What none of them found

The known scanner IP 23.22.63.114 scored only 5 out of 100 on the anomaly index. It had high HTTP volume (enough to flag it) but zero IDS alerts. None of the three models investigated it because it was not in the top 10 overview results. This is the real gap: the obvious attacks get caught because IDS rules fire, but the subtle attacker who scans without triggering signatures needs a different detection approach entirely.

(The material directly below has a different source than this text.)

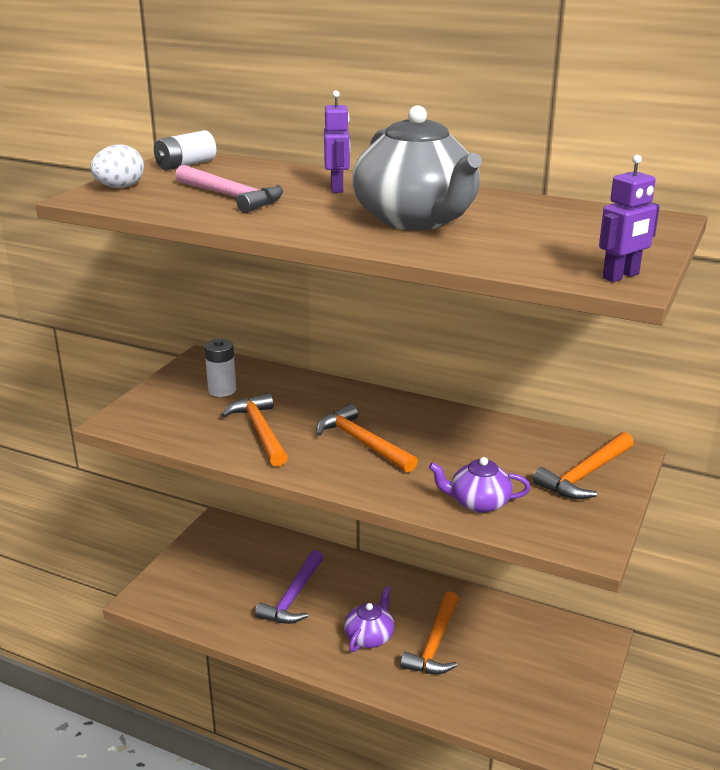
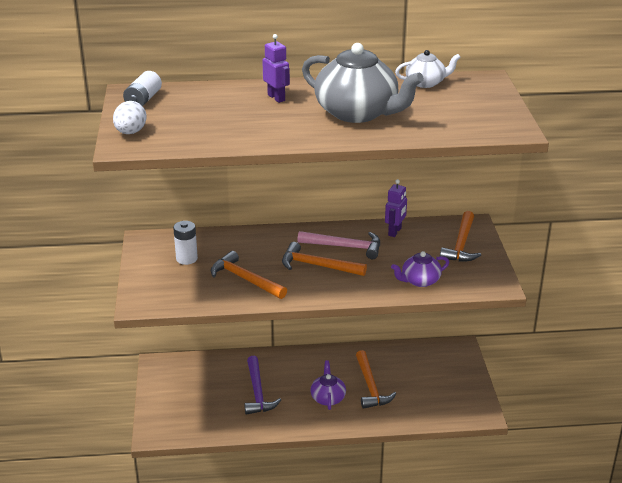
camera: 30 degrees left, 5 degrees up
pink hammer [175,165,283,213] -> pink hammer moved to [298,231,380,259]
purple robot [599,155,660,282] -> purple robot moved to [385,179,407,237]
none -> white teapot [395,50,461,88]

Context window is a hard constraint

Running Hermes 4 twice, once with 8K context and once with 16K:

Context sizeFindingsDuration
8K tokens1139s
16K tokens9904s

With 8K, the agent investigated 5 entities but hit context truncation at 14 messages. Only one finding made it out before the conversation overflowed. With 16K, it completed 12 tool calls and submitted 9 findings including the ransomware C2 infrastructure. Same model, same data, same tools. Investigation depth is gated by how much conversation history fits.

What I got wrong first

Chasing model quality before fixing the tool layer. With a broken tool layer, all three models produced zero findings, which made it look like a model-selection problem. It was not. Once the tools returned in under a millisecond, the gap between models became visible and measurable. Tool speed is a prerequisite for any meaningful model comparison.

Tradeoffs

Smaller models are faster but less curious. GPT-OSS 20B finished in 24 seconds and got the top 3 right, then stopped. Hermes 4 70B spent 15 minutes and found the ransomware infrastructure, the brute-forcer, and an internal host doing lateral movement. Whether the extra findings are worth 15 minutes depends on the use case. For on-call triage, 24 seconds and the top 3 is a good floor. For deep investigations, the extra depth is the whole point.

The principle that shows up everywhere: deterministic where you can, LLM where you must. The anomaly scores, relationship graph, and temporal bins are all computed without any LLM. The agent only does what requires judgment: deciding which entities to investigate next, synthesizing evidence into a verdict, and determining confidence levels.